Siamo veramente sicuri che i gilet gialli siano nati spontaneamente? O magari c’è dietro un’attenta organizzazione? Le imbarazzanti previsioni dell’Economist

Io amo le fattualità. Forse anche per questo sono stato abbonato all’Economist di Londra per una ventina d’anni. L’Economist, quello lungimirante, informato, serio: di solito non ci azzecca quasi mai sui mercati (e fa specie come sbagli quasi sempre, basterebbe quasi fare il contrario per prenderci, ndr), ma nei suoi messaggi subliminali resta imbattile, letteralmente. Mi sono imbattuto recentemente nella copia della “World Currency” prevista per il 2018, interessantissimo, ci siamo quasi.

Prima ancora nel famoso titolo “Zero Inflation”, che si è avverato (incredibilmente). Recentemente ho valutato le previsioni di fine anno per il 2017, datate dicembre 2016, che mi hanno turbato alquanto. Prima di tutto deve essere chiaro che azzeccare le tempistiche non è cosa di questo mondo, ossia se è vero che spesso l’Economist ci prende nelle sue macro view, spesso sono sfalsate di qualche anno. Però a guardar bene a fine 2016 è accaduto qualcosa di imbarazzante.

Tra tutte le illustrazioni a forma di tarocchi sulla copertina, molte delle quali obiettivamente lugubri e anche fonte di preoccupazione, vorrei rimandarvi in particolare all’immagine che segue, che segue il contesto indicato nel titolo:

Già da sola l’immagine fa riflettere, un esercito di protesta vestito di giallo che dice no ai trattati commerciali ossia no alla globalizzazione. E soprattutto no all’EU. Onestamente destabilizzando come preveggenza, soprattutto per i dettagli riportati. Se poi ci aggiungete anche che, in base alle stelle indicate – sembra la costellazione del leone – sembrerebbe (sottolineo il condizionale) ci sia corrispondenza con l’inizio dicembre 2018, beh, allora la cosa si fa anche preoccupante. O sbaglio?

Di getto mi viene in mente una mia precedente considerazione ossia il dubbio latente che i gilet gialli non siano poi  così spontanei, magari c’è qualche “piano” dietro che non sappiamo. Molti aspetti soprattutto organizzativi restano inspiegabili.  Nessuno infatti ci ha mai spiegato come si organizzano, come si coordinano oltre a come si sono agglomerati. Non è una cosa facile. Certo, avendo accesso/controllo a Twitter e Facebook e canalizzando ed enfatizzando determinati messaggi si potrebbe effettivamente canalizzare la protesta dando un minimo di organizzazione al sentimento di protesta, che dite? Come nelle primavere arabe, ad esempio. E tutto questo alla faccia delle recenti accuse ai russi – immancabili -, di aver messo lo zampino nella protesta francese….
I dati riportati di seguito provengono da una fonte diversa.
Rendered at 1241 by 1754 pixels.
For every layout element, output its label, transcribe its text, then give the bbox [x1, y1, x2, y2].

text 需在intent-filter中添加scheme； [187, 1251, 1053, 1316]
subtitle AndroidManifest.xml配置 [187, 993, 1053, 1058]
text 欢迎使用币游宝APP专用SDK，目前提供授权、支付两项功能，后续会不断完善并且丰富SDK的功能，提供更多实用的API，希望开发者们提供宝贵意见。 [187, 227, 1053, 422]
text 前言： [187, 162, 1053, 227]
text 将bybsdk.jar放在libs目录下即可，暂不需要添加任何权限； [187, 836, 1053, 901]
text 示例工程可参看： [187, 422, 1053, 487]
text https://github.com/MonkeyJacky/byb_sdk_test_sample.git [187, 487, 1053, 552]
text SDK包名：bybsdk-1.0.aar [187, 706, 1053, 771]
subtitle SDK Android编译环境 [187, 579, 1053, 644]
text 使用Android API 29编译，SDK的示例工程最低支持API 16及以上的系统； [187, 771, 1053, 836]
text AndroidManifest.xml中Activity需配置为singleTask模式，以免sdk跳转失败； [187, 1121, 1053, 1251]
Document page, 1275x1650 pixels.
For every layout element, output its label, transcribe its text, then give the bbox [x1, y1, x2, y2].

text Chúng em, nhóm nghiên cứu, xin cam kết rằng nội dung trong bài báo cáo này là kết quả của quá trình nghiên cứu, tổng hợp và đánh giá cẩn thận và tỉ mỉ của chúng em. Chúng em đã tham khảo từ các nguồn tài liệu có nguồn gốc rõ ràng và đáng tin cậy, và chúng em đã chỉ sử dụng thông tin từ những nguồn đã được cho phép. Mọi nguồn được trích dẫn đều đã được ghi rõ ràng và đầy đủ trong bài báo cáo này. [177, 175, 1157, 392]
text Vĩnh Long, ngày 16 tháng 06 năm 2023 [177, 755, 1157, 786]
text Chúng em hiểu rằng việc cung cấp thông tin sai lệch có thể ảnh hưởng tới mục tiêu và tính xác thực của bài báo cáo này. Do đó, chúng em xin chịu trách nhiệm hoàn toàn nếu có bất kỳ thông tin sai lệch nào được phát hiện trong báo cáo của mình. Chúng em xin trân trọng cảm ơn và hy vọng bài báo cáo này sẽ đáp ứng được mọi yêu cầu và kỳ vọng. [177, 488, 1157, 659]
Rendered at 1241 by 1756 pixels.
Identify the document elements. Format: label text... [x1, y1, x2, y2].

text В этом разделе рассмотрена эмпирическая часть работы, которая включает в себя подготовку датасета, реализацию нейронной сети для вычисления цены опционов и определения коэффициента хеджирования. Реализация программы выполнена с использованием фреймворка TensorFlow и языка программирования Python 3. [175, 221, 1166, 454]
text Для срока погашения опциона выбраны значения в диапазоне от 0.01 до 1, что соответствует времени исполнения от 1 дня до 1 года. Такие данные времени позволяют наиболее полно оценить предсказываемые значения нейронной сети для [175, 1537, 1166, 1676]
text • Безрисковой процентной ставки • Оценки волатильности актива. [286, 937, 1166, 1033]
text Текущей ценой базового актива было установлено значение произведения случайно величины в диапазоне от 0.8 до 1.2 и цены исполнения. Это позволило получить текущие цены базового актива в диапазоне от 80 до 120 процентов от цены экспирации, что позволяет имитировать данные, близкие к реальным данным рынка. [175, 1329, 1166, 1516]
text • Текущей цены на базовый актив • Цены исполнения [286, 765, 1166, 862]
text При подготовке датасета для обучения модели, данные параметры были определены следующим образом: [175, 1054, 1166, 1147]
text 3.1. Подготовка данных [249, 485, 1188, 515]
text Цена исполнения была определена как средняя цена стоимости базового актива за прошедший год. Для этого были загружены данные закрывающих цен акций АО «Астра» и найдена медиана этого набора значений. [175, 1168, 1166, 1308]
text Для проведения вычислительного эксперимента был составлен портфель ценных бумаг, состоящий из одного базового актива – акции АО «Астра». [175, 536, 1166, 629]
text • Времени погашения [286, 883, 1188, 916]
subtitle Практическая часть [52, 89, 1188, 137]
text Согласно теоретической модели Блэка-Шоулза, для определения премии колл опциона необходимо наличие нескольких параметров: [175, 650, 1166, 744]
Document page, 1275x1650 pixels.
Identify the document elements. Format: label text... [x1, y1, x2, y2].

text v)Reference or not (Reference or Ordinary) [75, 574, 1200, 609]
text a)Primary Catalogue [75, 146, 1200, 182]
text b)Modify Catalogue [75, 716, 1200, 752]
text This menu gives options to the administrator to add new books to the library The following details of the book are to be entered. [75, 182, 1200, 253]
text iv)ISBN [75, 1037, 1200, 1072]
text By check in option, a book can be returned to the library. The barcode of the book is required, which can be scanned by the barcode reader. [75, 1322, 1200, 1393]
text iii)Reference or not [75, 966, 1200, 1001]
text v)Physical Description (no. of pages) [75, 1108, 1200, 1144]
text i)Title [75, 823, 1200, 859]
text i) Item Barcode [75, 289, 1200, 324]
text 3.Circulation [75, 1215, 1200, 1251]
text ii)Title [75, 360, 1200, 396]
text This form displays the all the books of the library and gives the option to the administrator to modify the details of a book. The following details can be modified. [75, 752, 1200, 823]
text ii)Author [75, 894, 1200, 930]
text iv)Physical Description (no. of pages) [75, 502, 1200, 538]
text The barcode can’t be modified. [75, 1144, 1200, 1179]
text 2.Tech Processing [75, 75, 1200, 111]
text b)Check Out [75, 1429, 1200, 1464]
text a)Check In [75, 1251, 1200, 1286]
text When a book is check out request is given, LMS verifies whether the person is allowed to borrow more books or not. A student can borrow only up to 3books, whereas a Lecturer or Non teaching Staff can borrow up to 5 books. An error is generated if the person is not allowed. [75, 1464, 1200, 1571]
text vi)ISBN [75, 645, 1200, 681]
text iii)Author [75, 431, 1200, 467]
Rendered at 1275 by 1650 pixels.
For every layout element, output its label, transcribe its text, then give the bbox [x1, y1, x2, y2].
Notasi, nessuno qui sta dicendo che effettivamente esista tale organizzazione non apparente, sia ben chiaro. Resta il fatto che nessuno ci ha ancora spiegato come sia possibile che una protesta possa capillarmente esplodere contemporaneamente in varie parti di Francia coinvolgendo centinaia di migliaia di manifestanti, facendole convergere in modo abbastanza organizzato – ed anche ordinato direi – nei punti critici delle città.  E senza che tali proteste siano bloccate sul nascere dalle autorità. Direi strano, nell’internet age

Sorge dunque il dubbio che ci sia qualche forma di organizzazione di cui nessuno ci ha parlato; organizzazione di cui però non possiamo – lo sottolineo – provare l’esistenza. Certo, il tarocco dell’Economist fa induce a dare un peso a tale dubbio, peso che forse prima era marginale.  Giusto come dato di cronaca, ricordo a tutti che il principale azionista del settimanale londinese fa riferimento alla famiglia Agnelli/Elkann (…).

Di seguito, tanto vale che vi dia dettaglio anche degli altri tarocchi dell’Economist, almeno i più significativi: ad esempio in quello che segue sembra essere pronosticato che, nella ruota della fortuna, a perdere – fulminata – sarebbe stata Angela Merkel, mentre quelli non pescati (a questo giro) sarebbero i sovranisti Le Pen e Wilders (ai tempi Salvini non esisteva ancora). Qui mi fermo, evitando di scomodare l’eredità di soggetti come Albert Pike e magari anche del suo collega Giuseppe Mazzini, sempre filo-anglosassoni (ricordando che a Londra è basata l’amata Regina d’Inghilterra, ndr).

Chi ha suggerimenti nell’interpretazione può lasciare commenti, magari c’è qualcosa che mi sfugge.